> TESTO FORNITO
■ ■ ■ ■ ■
Gianfranco Nerozzi è uno dei migliori scrittori italiani, grazie alla sua
prosa la bistrattata letteratura horror assume un certo prestigio: un valido esempio è il suo capolavoro dal titolo L'Urlo della
Mosca, assolutamente imperdibile per gli amanti del genere. Con "Ogni respiro che fai"
è riuscito ad uscire vittorioso dal confronto con il vampiro proponendoci una
nuova immagine di questa creatura della notte che, seppur nella sua diversità,
è più simile a noi di quanto immaginiamo.
Il Catafalco gli ha fatto qualche domanda...
IL CATAFALCO: Qual
è stato il suo primo incontro con il vampiro?
NERO:
Nei
film indimenticabili con Cristopher Lee. Quando ero piccolino. Ricordo
che si raggiungeva il cinema a piedi, circa due chilometri di strada,
dalla periferia del paese. Dopo si tornava a casa che era già buio, e
quando passavamo sotto il cavalcavia dell’autostrada, l’ombra del
vampiro compariva in ogni anfratto, in ogni riflesso. L’apprensione
si concretizzava in brividi lungo la schiena, il cuore batteva forte e
provavo quell’incredibile e affascinante sensazione di paura… Poi
una volta al sicuro nel mio letto, la fantasia non si spegneva e
continuavo ad immaginarmi come possibile preda del succhia sangue,
tenevo sotto controllo la finestra con gli occhi sbarrati e un
crocefisso stretto in pugno, e sentivo caldo alla pancia mentre mi
figuravo la sagoma scura di un pipistrello stagliarsi contro il vetro,
definita dai riflessi della luna piena. Così mi addormentavo
sentendomi minacciato da un sogno strano. Ricordo anche un film di
fantascienza in televisione, che si intitolava: I vampiri dello
spazio, della serie di Quatermass, che mi spaventò/divertì da
morire; lì non c’erano dei vampiri tradizionali, però si narrava
comunque di un contagio che trasformava le persone…
IL
CATAFALCO: In Italia non sono molti gli scrittori di narrativa che si
sono cimentati con la figura del vampiro, da dove nasce l’idea di
scrivere “Ogni respiro che fai”?
NERO:
come
sempre succede, l’idea di scrivere proprio quel romanzo lì, è nata
da una concomitanza di cose. Prima di tutto da una semplice e scontata
commissione: la curatrice della collana di Adn kronos me lo ha
proposto. Io avevo già scritto un racconto intitolato Spazi
riservati, dove c’era un ispettore di polizia alle prese con un
vampiro. La fascinazione antica e mai sopita che provavo (e provo!)
per quello che si può considerare una vera e propria icona del genere
orrorifico, il vampiro appunto, mi indusse a tentare l’esperimento
di reinterpretarne il mito. Mi pareva una bella sfida. La figura del
vampiro è stato trattato in una miriade di forme artistiche:
narrative e cinematografiche. Esistono saggi sull’argomento e
persino trattati antropologici! Il vampiro compare in veste diversa in
molte mitologie, in tutti i paesi del mondo, tanto che verrebbe
persino da pensare che esistano davvero. E in un certo senso ‘essi
vivono’ sul serio, nel luogo recondito delle nostre pulsioni più
profonde. Consapevole che sarebbe stato comunque difficile riuscire
nell’intento che mi proponevo, decisi di tentare. Non volevo che i
miei vampiri fossero troppo classici. Volevo che i miei vampiri
fossero diversi, che cambiassero le cose.
■ ■ ■ ■ ■
> VOCI ELENCATE
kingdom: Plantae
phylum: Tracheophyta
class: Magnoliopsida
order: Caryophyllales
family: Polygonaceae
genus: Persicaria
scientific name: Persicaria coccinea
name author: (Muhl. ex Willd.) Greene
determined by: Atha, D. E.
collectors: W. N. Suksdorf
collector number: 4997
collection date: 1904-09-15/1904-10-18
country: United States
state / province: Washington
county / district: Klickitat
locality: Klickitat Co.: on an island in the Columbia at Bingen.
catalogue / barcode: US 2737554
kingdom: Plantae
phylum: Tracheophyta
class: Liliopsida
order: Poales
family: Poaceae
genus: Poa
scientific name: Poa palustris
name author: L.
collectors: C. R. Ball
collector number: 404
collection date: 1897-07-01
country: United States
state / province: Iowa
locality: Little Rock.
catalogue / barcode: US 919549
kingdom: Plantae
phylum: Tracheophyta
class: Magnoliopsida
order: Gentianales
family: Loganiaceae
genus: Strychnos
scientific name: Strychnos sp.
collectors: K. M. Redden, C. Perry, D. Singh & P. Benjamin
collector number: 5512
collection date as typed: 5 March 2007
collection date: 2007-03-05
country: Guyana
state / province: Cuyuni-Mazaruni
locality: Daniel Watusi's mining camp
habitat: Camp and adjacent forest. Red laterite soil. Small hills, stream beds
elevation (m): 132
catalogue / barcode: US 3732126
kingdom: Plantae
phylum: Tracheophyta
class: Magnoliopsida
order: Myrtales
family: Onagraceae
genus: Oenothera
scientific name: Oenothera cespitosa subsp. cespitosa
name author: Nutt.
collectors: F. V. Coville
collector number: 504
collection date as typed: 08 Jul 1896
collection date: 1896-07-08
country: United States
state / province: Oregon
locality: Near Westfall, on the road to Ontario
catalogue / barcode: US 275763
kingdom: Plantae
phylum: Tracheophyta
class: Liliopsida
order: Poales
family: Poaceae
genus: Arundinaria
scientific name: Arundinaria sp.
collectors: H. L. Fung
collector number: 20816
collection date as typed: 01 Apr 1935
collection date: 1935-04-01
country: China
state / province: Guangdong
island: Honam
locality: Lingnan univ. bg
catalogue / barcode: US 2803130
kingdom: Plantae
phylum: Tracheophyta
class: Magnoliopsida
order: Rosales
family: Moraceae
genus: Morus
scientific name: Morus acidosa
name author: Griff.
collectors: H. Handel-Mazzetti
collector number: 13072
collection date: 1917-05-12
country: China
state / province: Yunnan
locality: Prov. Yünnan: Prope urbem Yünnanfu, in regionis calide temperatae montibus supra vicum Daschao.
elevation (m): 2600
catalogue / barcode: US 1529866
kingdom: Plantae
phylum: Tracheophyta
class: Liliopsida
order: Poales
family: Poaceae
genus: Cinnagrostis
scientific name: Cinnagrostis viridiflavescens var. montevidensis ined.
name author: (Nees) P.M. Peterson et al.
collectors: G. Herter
■ ■ ■ ■ ■
> COSA SI CHIEDE
Ricopia parola per parola il tratto dell'intervista a Gianfranco Nerozzi che va da "Gianfranco Nerozzi è" a "fatto qualche domanda...".

> RISPOSTA GIUSTA
Gianfranco Nerozzi è uno dei migliori scrittori italiani, grazie alla sua
prosa la bistrattata letteratura horror assume un certo prestigio: un valido esempio è il suo capolavoro dal titolo L'Urlo della
Mosca, assolutamente imperdibile per gli amanti del genere. Con "Ogni respiro che fai"
è riuscito ad uscire vittorioso dal confronto con il vampiro proponendoci una
nuova immagine di questa creatura della notte che, seppur nella sua diversità,
è più simile a noi di quanto immaginiamo.
Il Catafalco gli ha fatto qualche domanda...